SUPPLIED RECORDS →
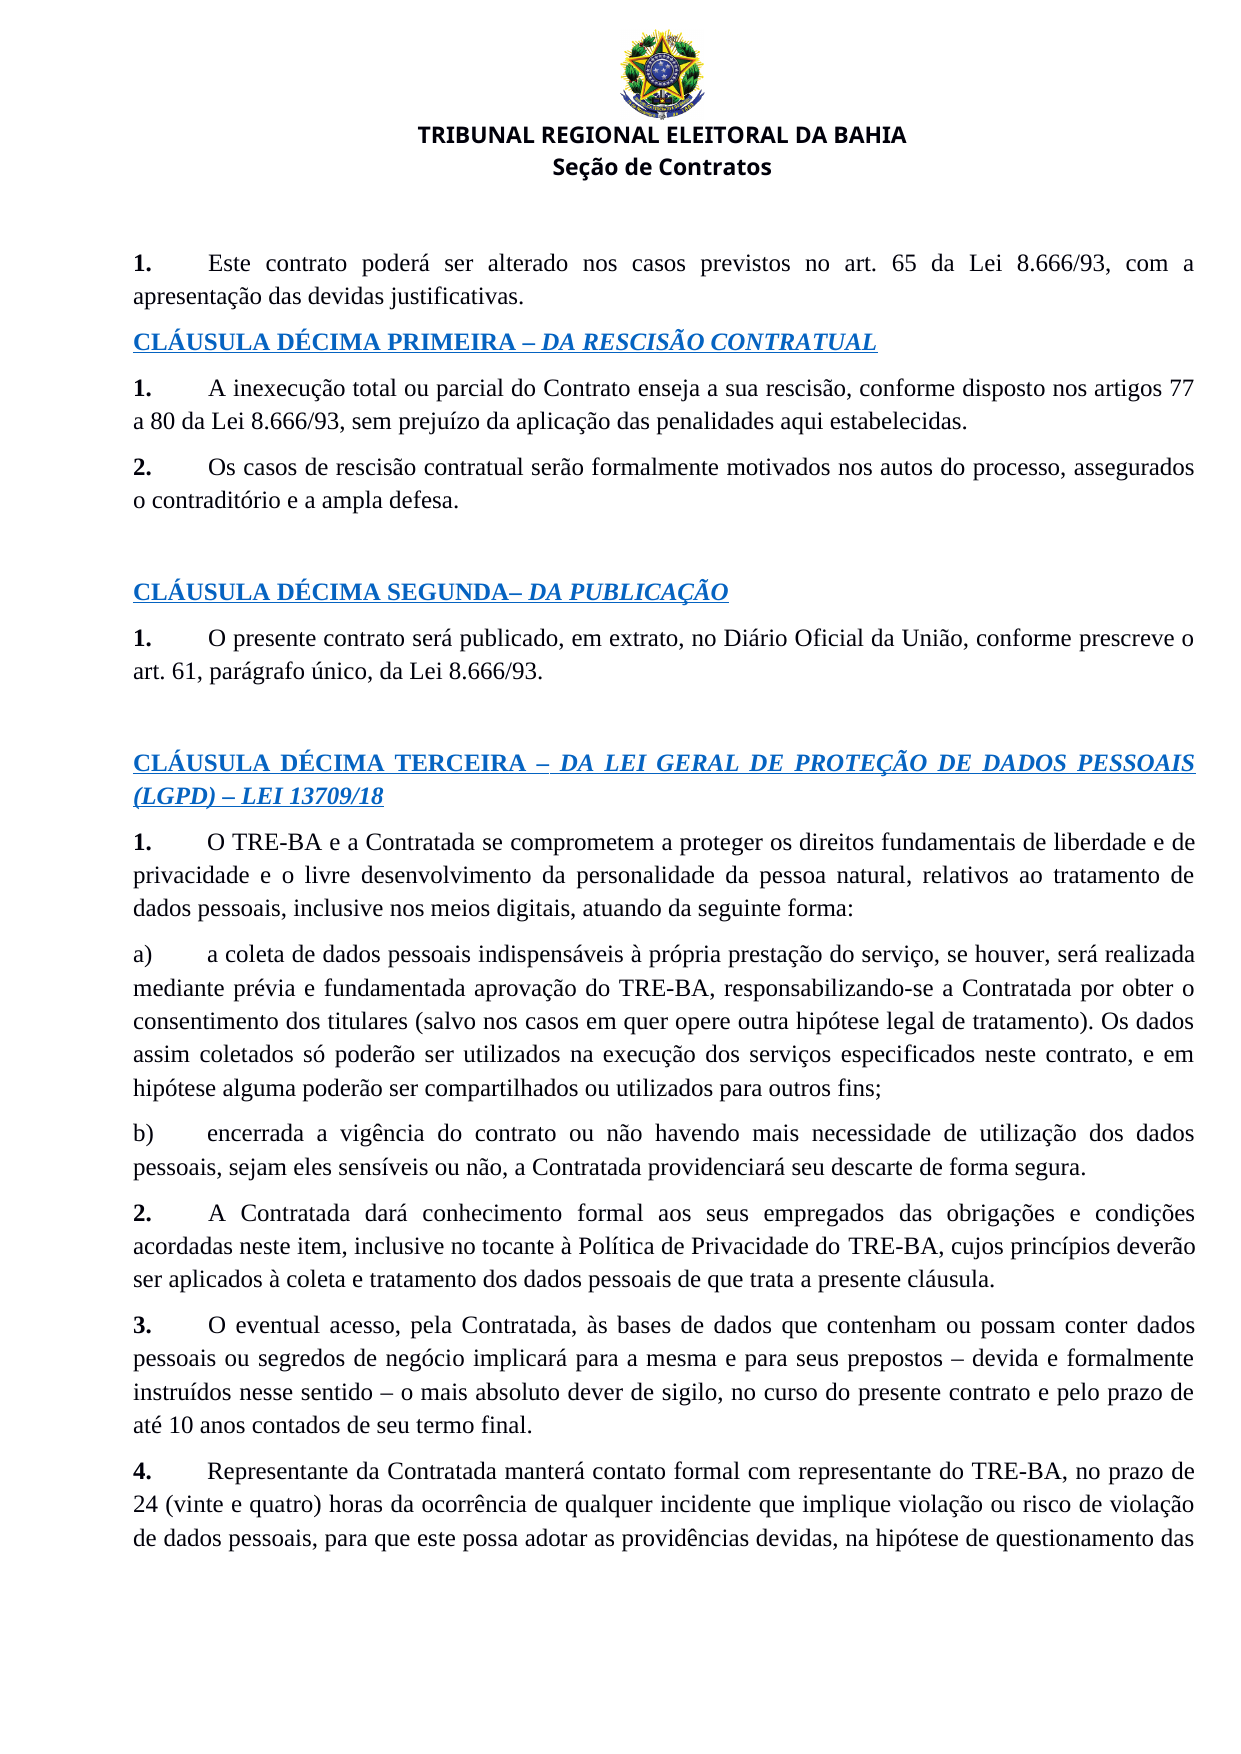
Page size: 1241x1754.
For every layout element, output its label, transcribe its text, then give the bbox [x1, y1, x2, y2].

text 2. Os casos de rescisão contratual serão formalmente motivados nos autos do processo, assegurados o contraditório e a ampla defesa. [133, 448, 1196, 515]
text 1. A inexecução total ou parcial do Contrato enseja a sua rescisão, conforme disposto nos artigos 77 a 80 da Lei 8.666/93, sem prejuízo da aplicação das penalidades aqui estabelecidas. [133, 369, 1196, 436]
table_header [121, 1453, 1207, 1553]
text 1. O TRE-BA e a Contratada se comprometem a proteger os direitos fundamentais de liberdade e de privacidade e o livre desenvolvimento da personalidade da pessoa natural, relativos ao tratamento de dados pessoais, inclusive nos meios digitais, atuando da seguinte forma: [133, 823, 1196, 923]
text 2. A Contratada dará conhecimento formal aos seus empregados das obrigações e condições acordadas neste item, inclusive no tocante à Política de Privacidade do TRE-BA, cujos princípios deverão ser aplicados à coleta e tratamento dos dados pessoais de que trata a presente cláusula. [133, 1194, 1196, 1294]
text 3. O eventual acesso, pela Contratada, às bases de dados que contenham ou possam conter dados pessoais ou segredos de negócio implicará para a mesma e para seus prepostos – devida e formalmente instruídos nesse sentido – o mais absoluto dever de sigilo, no curso do presente contrato e pelo prazo de até 10 anos contados de seu termo final. [133, 1307, 1196, 1440]
text 1. O presente contrato será publicado, em extrato, no Diário Oficial da União, conforme prescreve o art. 61, parágrafo único, da Lei 8.666/93. [133, 619, 1196, 686]
text b) encerrada a vigência do contrato ou não havendo mais necessidade de utilização dos dados pessoais, sejam eles sensíveis ou não, a Contratada providenciará seu descarte de forma segura. [133, 1115, 1196, 1182]
text CLÁUSULA DÉCIMA PRIMEIRA – DA RESCISÃO CONTRATUAL [133, 323, 1196, 357]
text CLÁUSULA DÉCIMA TERCEIRA – DA LEI GERAL DE PROTEÇÃO DE DADOS PESSOAIS (LGPD) – LEI 13709/18 [133, 774, 1196, 811]
text a) a coleta de dados pessoais indispensáveis à própria prestação do serviço, se houver, será realizada mediante prévia e fundamentada aprovação do TRE-BA, responsabilizando-se a Contratada por obter o consentimento dos titulares (salvo nos casos em quer opere outra hipótese legal de tratamento). Os dados assim coletados só poderão ser utilizados na execução dos serviços especificados neste contrato, e em hipótese alguma poderão ser compartilhados ou utilizados para outros fins; [133, 936, 1196, 1103]
text CLÁUSULA DÉCIMA TERCEIRA – DA LEI GERAL DE PROTEÇÃO DE DADOS PESSOAIS (LGPD) – LEI 13709/18 [133, 744, 1196, 773]
text CLÁUSULA DÉCIMA SEGUNDA– DA PUBLICAÇÃO [133, 573, 1196, 607]
text 1. Este contrato poderá ser alterado nos casos previstos no art. 65 da Lei 8.666/93, com a apresentação das devidas justificativas. [133, 244, 1196, 311]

EXERCISE AIM →
Would you give the data above again word for word, minus the pictures?

SOLVED EXERCISE →
Page size: 1241x1754.
For every layout element, output its label, transcribe its text, then give the bbox [x1, y1, x2, y2].

text 2. Os casos de rescisão contratual serão formalmente motivados nos autos do processo, assegurados o contraditório e a ampla defesa. [133, 448, 1196, 515]
text 1. A inexecução total ou parcial do Contrato enseja a sua rescisão, conforme disposto nos artigos 77 a 80 da Lei 8.666/93, sem prejuízo da aplicação das penalidades aqui estabelecidas. [133, 369, 1196, 436]
table_header [121, 1453, 1207, 1553]
text 1. O TRE-BA e a Contratada se comprometem a proteger os direitos fundamentais de liberdade e de privacidade e o livre desenvolvimento da personalidade da pessoa natural, relativos ao tratamento de dados pessoais, inclusive nos meios digitais, atuando da seguinte forma: [133, 823, 1196, 923]
text 2. A Contratada dará conhecimento formal aos seus empregados das obrigações e condições acordadas neste item, inclusive no tocante à Política de Privacidade do TRE-BA, cujos princípios deverão ser aplicados à coleta e tratamento dos dados pessoais de que trata a presente cláusula. [133, 1194, 1196, 1294]
text 3. O eventual acesso, pela Contratada, às bases de dados que contenham ou possam conter dados pessoais ou segredos de negócio implicará para a mesma e para seus prepostos – devida e formalmente instruídos nesse sentido – o mais absoluto dever de sigilo, no curso do presente contrato e pelo prazo de até 10 anos contados de seu termo final. [133, 1307, 1196, 1440]
text 1. O presente contrato será publicado, em extrato, no Diário Oficial da União, conforme prescreve o art. 61, parágrafo único, da Lei 8.666/93. [133, 619, 1196, 686]
text b) encerrada a vigência do contrato ou não havendo mais necessidade de utilização dos dados pessoais, sejam eles sensíveis ou não, a Contratada providenciará seu descarte de forma segura. [133, 1115, 1196, 1182]
text CLÁUSULA DÉCIMA PRIMEIRA – DA RESCISÃO CONTRATUAL [133, 323, 1196, 357]
text CLÁUSULA DÉCIMA TERCEIRA – DA LEI GERAL DE PROTEÇÃO DE DADOS PESSOAIS (LGPD) – LEI 13709/18 [133, 774, 1196, 811]
text a) a coleta de dados pessoais indispensáveis à própria prestação do serviço, se houver, será realizada mediante prévia e fundamentada aprovação do TRE-BA, responsabilizando-se a Contratada por obter o consentimento dos titulares (salvo nos casos em quer opere outra hipótese legal de tratamento). Os dados assim coletados só poderão ser utilizados na execução dos serviços especificados neste contrato, e em hipótese alguma poderão ser compartilhados ou utilizados para outros fins; [133, 936, 1196, 1103]
text CLÁUSULA DÉCIMA TERCEIRA – DA LEI GERAL DE PROTEÇÃO DE DADOS PESSOAIS (LGPD) – LEI 13709/18 [133, 744, 1196, 773]
text CLÁUSULA DÉCIMA SEGUNDA– DA PUBLICAÇÃO [133, 573, 1196, 607]
text 1. Este contrato poderá ser alterado nos casos previstos no art. 65 da Lei 8.666/93, com a apresentação das devidas justificativas. [133, 244, 1196, 311]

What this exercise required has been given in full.